Il ne faut pas se comporter avec cette bataille comme un fait passager ou local, car cela signifierait leur remettre al-Araqib, qui est une partie essentielle de la patrie, au moment où le devoir national et l’esprit du défi et du maintien, exigent de nos masses de se comporter avec cette bataille, en ayant devant nos yeux l’événement fondateur le plus important de la défense de la terre et de la maison, qui est la journée de la terre en 1976. Aujourd’hui, nous affrontons un projet d’épuration ethnique issu du même système et de la même essence, mais situé à al-Araqib.
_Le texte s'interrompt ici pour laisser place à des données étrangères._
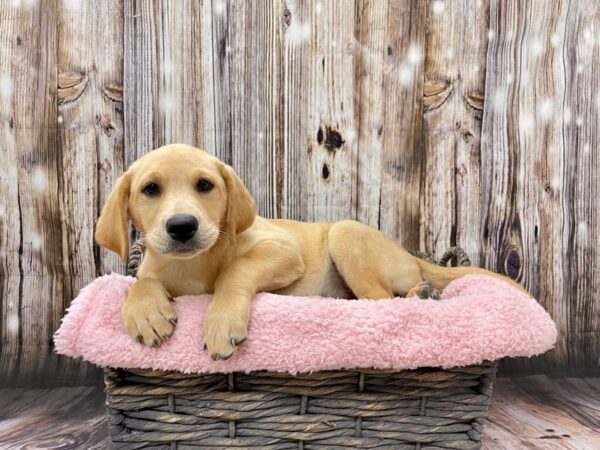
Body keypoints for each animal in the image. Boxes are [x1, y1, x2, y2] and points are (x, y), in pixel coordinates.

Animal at [96, 142, 528, 360]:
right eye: (150, 189)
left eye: (205, 185)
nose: (182, 226)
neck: (193, 266)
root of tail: (409, 253)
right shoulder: (155, 270)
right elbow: (141, 282)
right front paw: (146, 312)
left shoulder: (282, 249)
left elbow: (235, 271)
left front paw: (220, 322)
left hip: (345, 235)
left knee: (384, 301)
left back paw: (419, 297)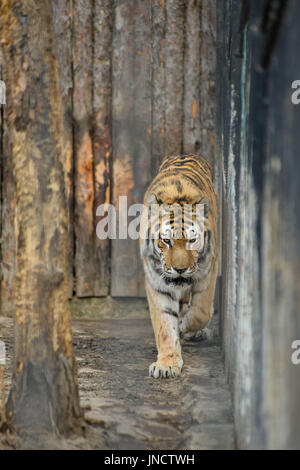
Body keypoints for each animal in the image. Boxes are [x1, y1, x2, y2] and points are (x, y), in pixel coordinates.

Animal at [139, 154, 219, 378]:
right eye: (166, 241)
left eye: (192, 241)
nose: (180, 270)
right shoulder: (157, 282)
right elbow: (165, 325)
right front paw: (166, 364)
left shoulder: (207, 272)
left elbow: (201, 312)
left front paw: (184, 327)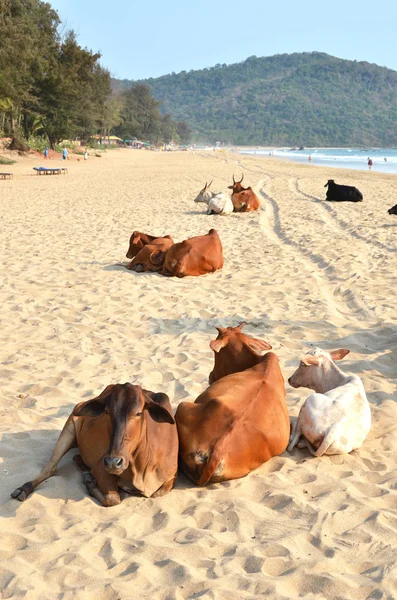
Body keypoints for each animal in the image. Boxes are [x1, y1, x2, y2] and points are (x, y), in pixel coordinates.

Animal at [10, 384, 178, 506]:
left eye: (138, 413)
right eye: (107, 411)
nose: (113, 462)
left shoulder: (171, 477)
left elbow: (158, 493)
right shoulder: (100, 468)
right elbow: (112, 499)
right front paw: (90, 482)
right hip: (69, 427)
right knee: (49, 469)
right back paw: (22, 489)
La liaison entre la résistance populaire dans al-Araqib et la résistance populaire dans Sheikh Jarrah, Selwan, Na’lin, Bil’in, dans le Triangle et la bataille d’al-Rawha, la bataille contre les destructions de maisons et la judaïsation, la bataille d’Um Sahali et les batailles du comité des 40 pour la reconnaissance des villages non reconnus et du conseil régional des villages non reconnus dans le Naqab, la bataille de Nouri Uqbi pour la défense de sa terre et de son droit sur et dans sa terre, le mouvement populaire palestinien et international pour briser le blocus contre Gaza, la bataille pour protéger l’arabité d’al-Quds et des lieux saints, ainsi qu’un nombre important de lignes de la lutte et de la résistance populaire, dont l’énergie ne s’épuise pas, mais qui augmente de jour en jour au contraire, où se retrouvent toutes les forces populaires pour donner naissance à un mouvement populaire et une solidarité locale et internationale avec la victime en lutte, et constituer une puissante force de dissuasion contre les envahisseurs dans al-Araqib et ailleurs, et une protection du peuple de ce pays et des propriétaires de cette patrie, qui y vivent ou qui sont ses réfugiés.
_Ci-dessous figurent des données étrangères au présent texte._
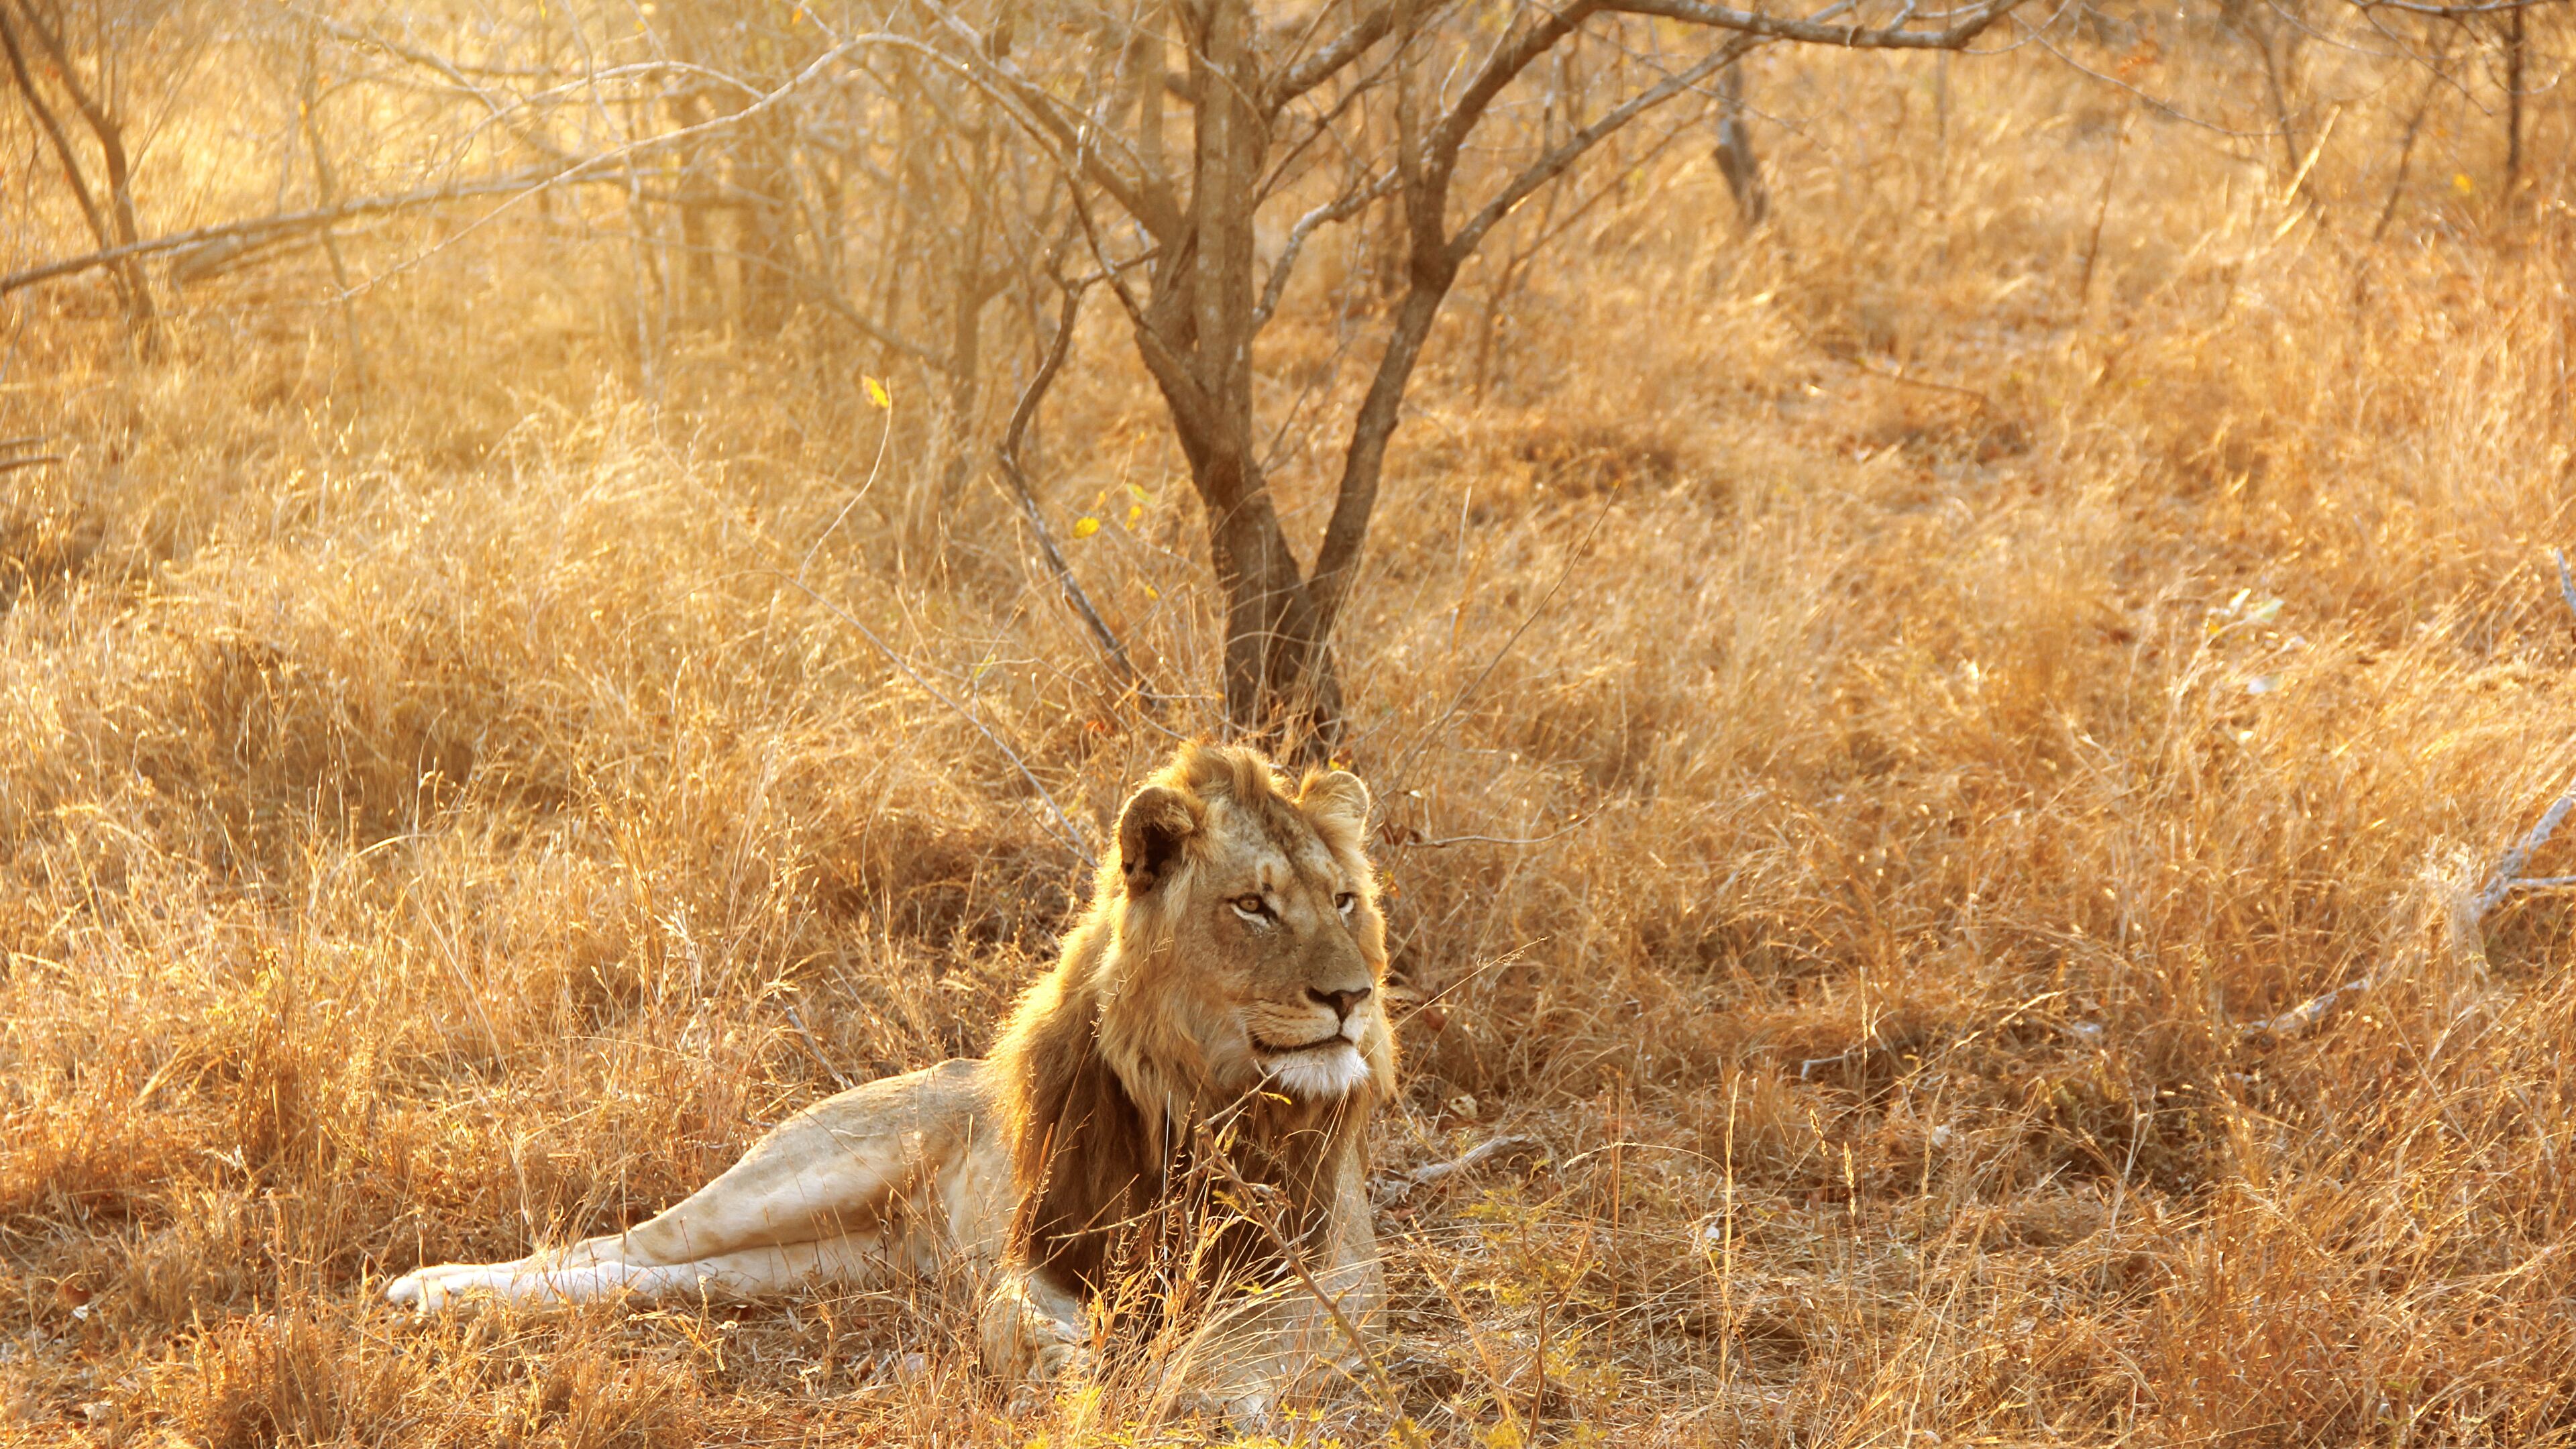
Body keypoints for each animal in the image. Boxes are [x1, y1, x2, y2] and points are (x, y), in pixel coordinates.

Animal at [387, 742, 1395, 1410]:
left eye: (1346, 900)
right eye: (1253, 906)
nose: (1352, 996)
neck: (1204, 1096)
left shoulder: (1339, 1272)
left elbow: (1249, 1343)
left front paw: (1191, 1389)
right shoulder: (1042, 1252)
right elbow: (1014, 1320)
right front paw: (1067, 1373)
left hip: (824, 1261)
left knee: (657, 1277)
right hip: (798, 1177)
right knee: (617, 1245)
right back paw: (432, 1289)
Il est important de savoir ce qu’Israël a également compris, c’est que les masses arabes sont une force stratégique, la plus organisée au sein du peuple palestinien, à cette étape, et ces masses sont capables de défendre son droit, son existence et tous les droits de notre peuple. Elles sont également capables de récupérer les droits confisqués, ainsi que la patrie et la terre, comme elles sont capables de diriger une bataille légale, où nous sommes les plus forts, et non Israël. Le système qui déracine la population d’al-Araqib, comme tout le processus de déracinement et d’expulsion, doit se préoccuper tous les jours de sa légitimité, et nous devons, nous, tous les jours, l’occuper par sa légitimité. C’est un système qui ne recule devant aucun crime que dans la mesure où nous l’affrontons. Et dans notre affrontement, nous affirmons, en fin de compte, ce n’est ni al-Araqib ni sa population qui ont besoin d’être reconnus par leurs oppresseurs et déracineurs, puisque la terre les reconnaît et l’histoire les reconnaît, et la patrie connaît son peuple. C’est là où se trouve la légitimité.
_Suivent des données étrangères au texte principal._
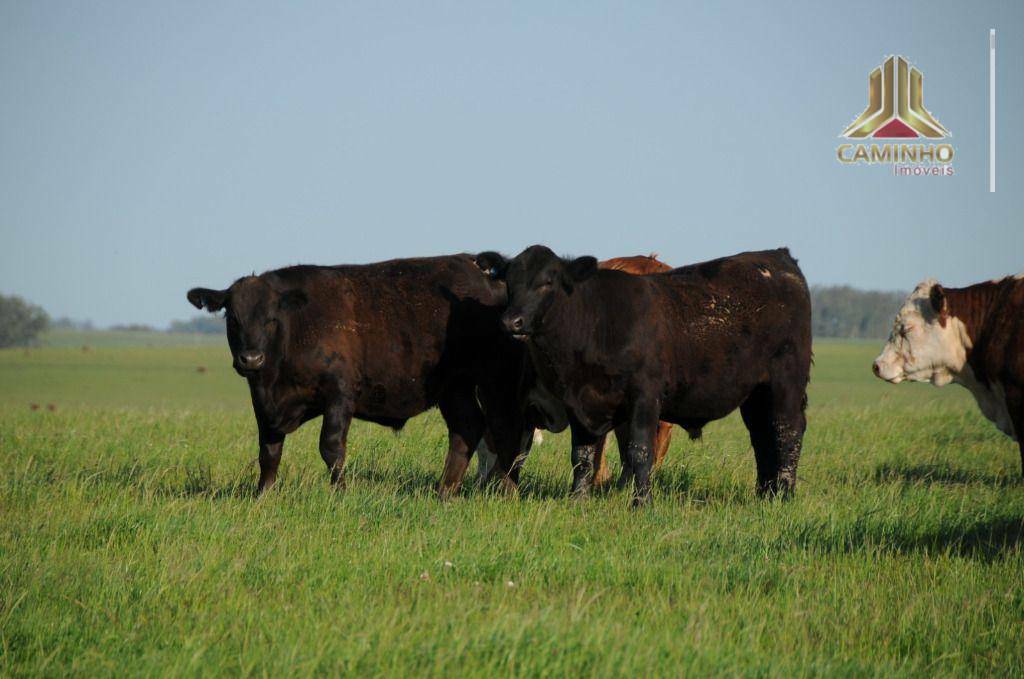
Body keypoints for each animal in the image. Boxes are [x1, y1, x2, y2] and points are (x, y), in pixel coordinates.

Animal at [186, 258, 528, 497]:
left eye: (271, 319)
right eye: (232, 318)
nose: (251, 358)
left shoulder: (339, 393)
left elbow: (331, 447)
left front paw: (340, 493)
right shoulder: (264, 405)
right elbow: (268, 453)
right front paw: (263, 496)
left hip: (494, 381)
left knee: (506, 432)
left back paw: (503, 490)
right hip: (454, 387)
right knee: (467, 428)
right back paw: (445, 491)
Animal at [475, 244, 811, 503]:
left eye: (548, 282)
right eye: (509, 282)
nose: (512, 321)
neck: (597, 320)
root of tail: (778, 257)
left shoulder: (645, 397)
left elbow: (639, 451)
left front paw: (641, 502)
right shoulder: (579, 402)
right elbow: (582, 456)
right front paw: (577, 500)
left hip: (786, 381)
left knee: (787, 431)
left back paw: (784, 494)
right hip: (755, 393)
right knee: (761, 435)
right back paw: (765, 493)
Hommage au Haut comité de suivi des masses arabes, qui a défini le lien politique correct entre le soulèvement d’al-Quds et d’al-Aqsa en 2000 et la bataille pour al-Araqib et la défense de la patrie, en annonçant une activité centrale dans al-Naqab et sur les terres d’al-Araqib la veille de la journée de la terre. Il s’agit d’un message pour nous-mêmes, et pour le monde, disant que notre cause est indivisible, que la cause de notre peuple est indivisible.